I saw the social media post of a friend posting a picture of my mom’s special pumpkin bread that she had baked. My lungs deflated.
It’s fine. It’s great.
After all, I had shared the recipe when my friend requested it. Happily shared it. Our daughters had enjoyed countless tea parties starring the cakey, harvest-gold pumpkin bread. Tea parties at our house have become synonymous with pumpkin bread.
But this was different. Here on social media, my friend’s freshly baked bread caught the attention of others who didn’t know me. Didn’t know my mom. Didn’t know…that she was infamous for her pumpkin bread. She came bearing it to gift all her friends, her dentist, her doctor. People often ordered loaves of it, so they’d have it to give to others.
And now: Strangers asking my friend for my mother’s recipe!
You gave the recipe to her, now let it go.
A few days later, a neighbor lady texted me and asked for the recipe. My oldest child rode on the school bus she drove for years. And for years I gave her a loaf of pumpkin bread at Christmas—like my mom would have done.

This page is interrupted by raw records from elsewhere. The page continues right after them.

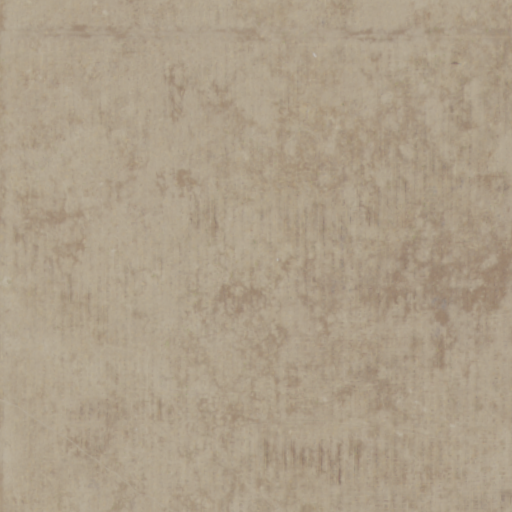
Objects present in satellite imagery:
park: (256, 256)
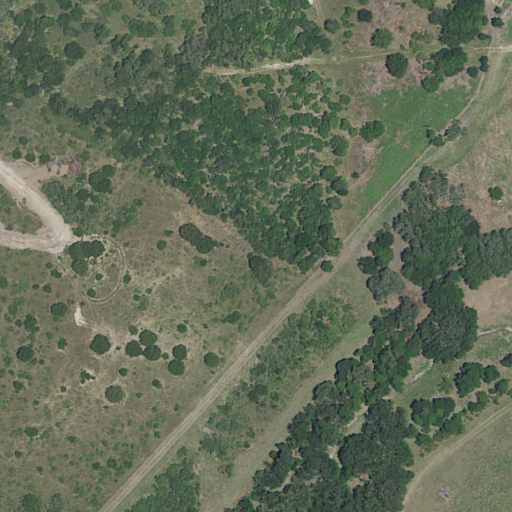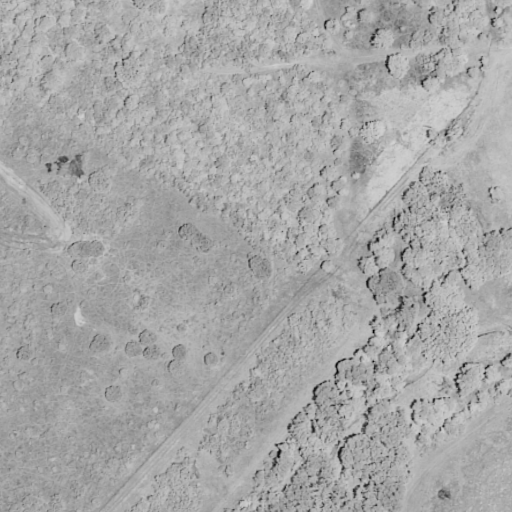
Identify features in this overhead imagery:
road: (431, 51)
road: (64, 81)
road: (182, 227)
road: (60, 229)
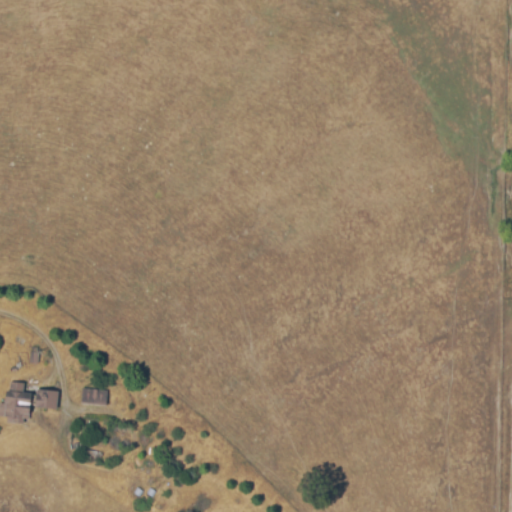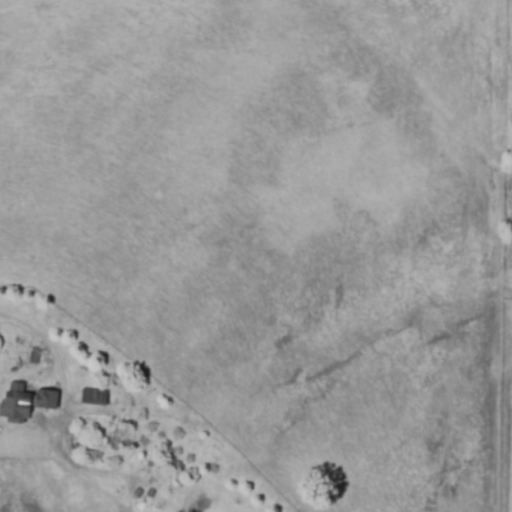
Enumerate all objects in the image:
road: (51, 344)
building: (33, 356)
building: (94, 399)
building: (45, 400)
building: (20, 402)
building: (15, 404)
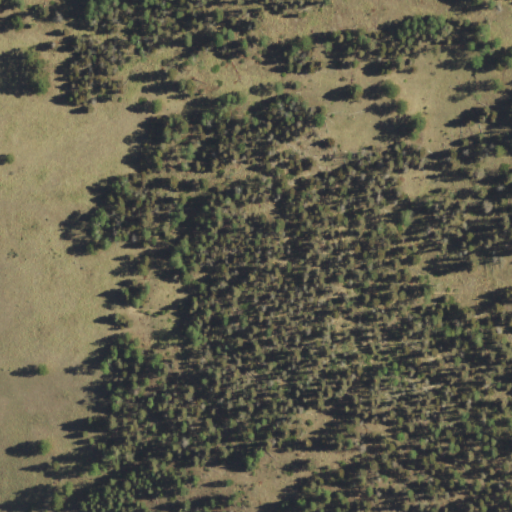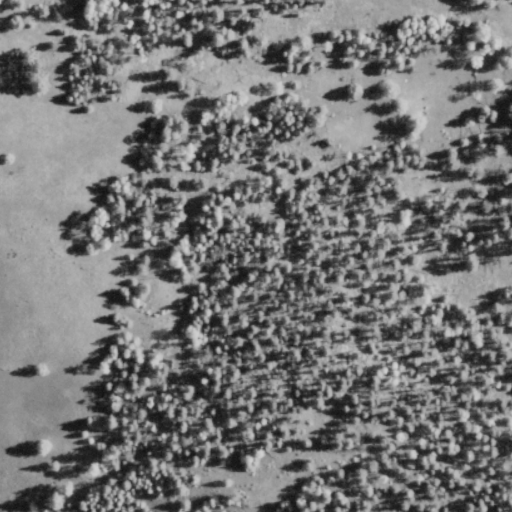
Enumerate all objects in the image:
road: (7, 508)
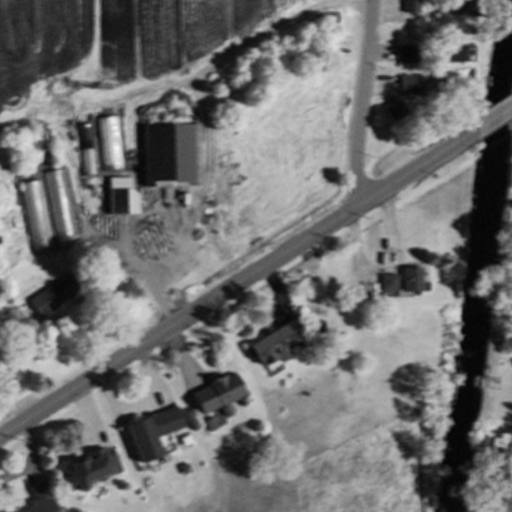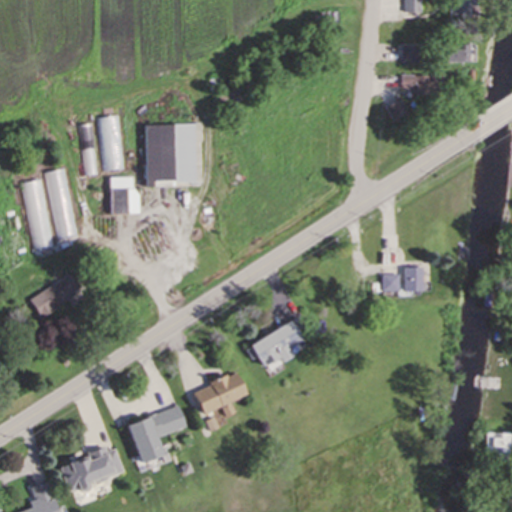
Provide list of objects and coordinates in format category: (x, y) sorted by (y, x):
building: (412, 6)
building: (456, 10)
building: (409, 55)
building: (458, 56)
road: (361, 111)
building: (398, 115)
road: (510, 120)
road: (493, 130)
building: (173, 157)
building: (121, 204)
building: (59, 206)
building: (35, 217)
building: (413, 281)
building: (389, 285)
road: (239, 293)
building: (56, 297)
building: (278, 345)
building: (221, 395)
building: (154, 435)
building: (498, 446)
building: (91, 471)
building: (43, 500)
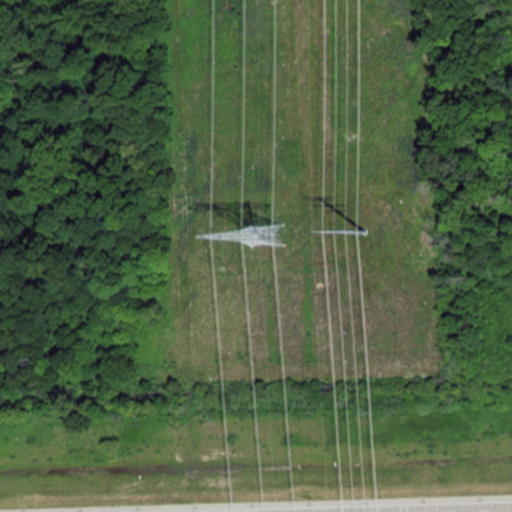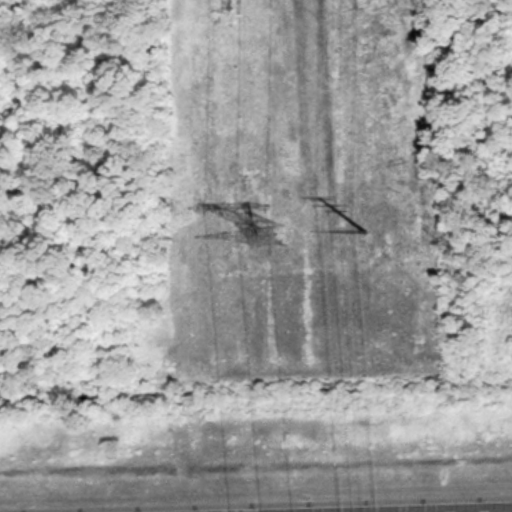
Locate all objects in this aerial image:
power tower: (368, 226)
power tower: (260, 247)
road: (427, 509)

Amid heart pangs, I mulled over what my response should be.
Well, how do you want to be? Do you want to hoard your mom’s recipe? Keep it just for you?
I don’t think it’s wrong for anyone to keep their secret recipes…secret.
But I decided I didn’t want to. This is one way to honor the memories of my mom . So I texted my neighbor lady back and gave her the recipe.
I also wrote, “This was my mom’s recipe. Enjoy.”